Key Classes and Interfaces

Key Methods

• IAudioManager.PlayAudio: Plays spatial audio at a specific position with configurable parameters.
• IAudioManager.PlayGlobalAudio: Plays non-spatial audio for all players.
• IAudioManager.PlayGlobalAudioWithFilter: Plays non-spatial audio with custom speaker configuration, such as player filters.
• ISpeakerFactory.CreateSpeaker: Creates a new speaker at a specified position.
• ISpeaker.Play: Plays audio samples with optional looping (for advanced use cases).
• ISpeakerWithPlayerFilter.SetValidPlayers: Sets a filter to control which players hear the audio.
• StaticSpeakerFactory.ClearSpeakers: Clears all registered speakers.
• StaticSpeakerFactory.AudioFilters.*: Provides predefined filters for role, team, distance, room, and custom conditions.

Notes

• Global Audio with Filters: Use PlayGlobalAudioWithFilter to play non-spatial audio with custom player filters, ideal for targeted announcements or events.
• Spatial vs. Non-Spatial Audio: PlayAudio is for spatial audio with 3D positioning, while PlayGlobalAudio and PlayGlobalAudioWithFilter are for non-spatial audio heard uniformly by targeted players.
• Documentation: Version 1.7.0 includes comprehensive XML documentation for all public methods, improving clarity and ease of use.
• Controller ID Synchronization: ControllerIdManager ensures no ID conflicts by maintaining a shared pool of IDs (1-255). High-priority audio can evict lower-priority speakers or be queued for later allocation.
• Speaker Lifecycle Management: Use StaticSpeakerFactory or DefaultSpeakerFactory methods (GetSpeaker, RemoveSpeaker, ClearSpeakers) to manage speakers. Call ClearSpeakers on round restarts to prevent memory leaks.
• Thread Safety: All operations (ID allocation, caching, speaker management, filters) are thread-safe using ConcurrentDictionary or locks.
• Dependencies: Requires UnityEngine.CoreModule, LabApi, and MEC. Fully compatible with LabAPI’s Player and SpeakerToy classes, aligning with Northwood’s SCP:SL ecosystem. No Exiled dependencies are used.
• Logging: Uses LabApi.Features.Console.Logger for debugging. Integrate with your plugin’s logging system for additional context.
• Spatial Audio: Use isSpatial: true for positional effects (e.g., zone-specific sounds) and isSpatial: false for global sounds (e.g., announcements). Non-spatial audio defaults to Vector3.zero.
• Fading and Queuing: Use FadeInAudio/FadeOutAudio for smooth transitions, ClearSpeakerQueue to reset queues, and GetQueueStatus to monitor queue state.
• Persistent Speakers: Use persistent: true to retain speaker state (position, volume, queued clips, playback position) for recovery via RecoverSpeaker, validated by ValidateState.
• Playback Position: For persistent speakers, playback position is approximated by trimming samples, as AudioTransmitter does not natively support seeking.
• Player Filters: Use StaticSpeakerFactory.AudioFilters or custom Func<Player, bool> with ISpeakerWithPlayerFilter.SetValidPlayers to control which players hear audio.

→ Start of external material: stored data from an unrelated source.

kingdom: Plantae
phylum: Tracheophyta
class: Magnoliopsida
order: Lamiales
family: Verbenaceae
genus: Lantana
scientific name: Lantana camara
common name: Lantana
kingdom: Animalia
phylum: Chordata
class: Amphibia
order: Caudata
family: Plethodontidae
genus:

Migration Guide for Version 1.7.0

If upgrading from version 1.6.0 or earlier:

• Remove Manual Initialization: Replace calls to RegisterDefaults or manual DefaultAudioManager instantiation with DefaultAudioManager.Instance.
• Update Configuration: Ensure the Configs directory is writable for AudioConfig.json creation. Review and adjust settings as needed.
• Check Audio Registration: Verify audio resources are registered correctly using RegisterAudio with a Func<Stream>, as System.Text.Json replaces Newtonsoft.Json for configuration parsing.
• Thread-Safety: Existing code should work without changes, but test in high-concurrency scenarios to leverage new ConcurrentDictionary improvements in DefaultSpeakerFactory.

Contributing

Contributions are welcome! Please submit pull requests or issues to the GitHub repository. Ensure code follows SCP:SL plugin conventions, uses System.Text.Json for configuration-related changes (built into .NET), and includes tests for new features.

License

This project is licensed under the MIT License. See the LICENSE file for details.